Records for the task >>
* * * *

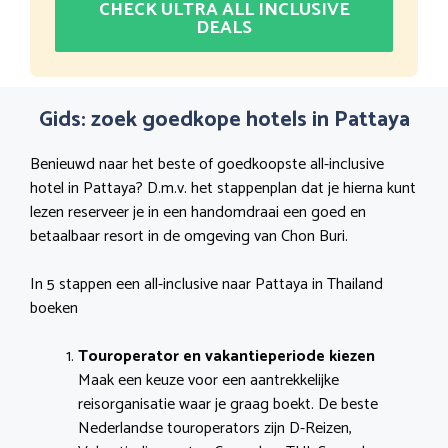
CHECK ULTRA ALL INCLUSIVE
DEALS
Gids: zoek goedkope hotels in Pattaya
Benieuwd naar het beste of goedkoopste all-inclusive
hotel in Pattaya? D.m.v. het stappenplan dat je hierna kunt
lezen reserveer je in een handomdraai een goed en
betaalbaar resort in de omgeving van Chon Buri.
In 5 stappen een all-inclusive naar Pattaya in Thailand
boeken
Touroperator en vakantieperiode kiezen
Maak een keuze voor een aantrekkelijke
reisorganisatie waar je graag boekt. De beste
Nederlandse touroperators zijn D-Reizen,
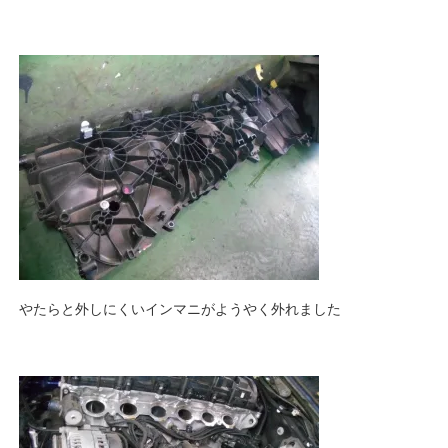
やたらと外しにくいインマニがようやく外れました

* * * *

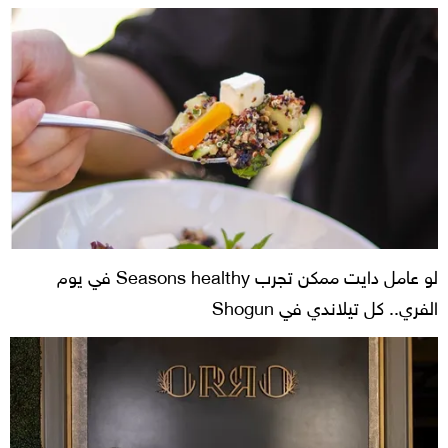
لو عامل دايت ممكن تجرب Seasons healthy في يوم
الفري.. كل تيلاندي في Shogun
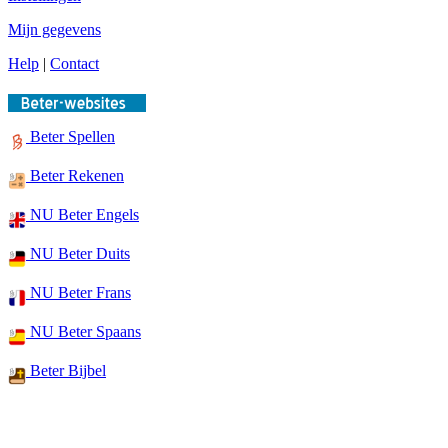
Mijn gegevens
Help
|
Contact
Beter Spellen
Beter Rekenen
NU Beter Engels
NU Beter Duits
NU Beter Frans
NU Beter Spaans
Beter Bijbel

* * * *

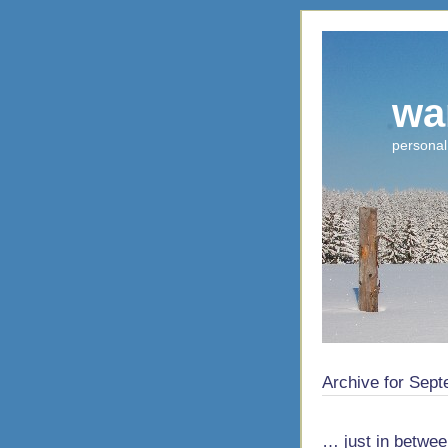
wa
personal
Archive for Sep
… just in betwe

* * * *

Instruction >> Give the number of lines in the records above that contain "Pattaya", with no other words.

Written answer >> 3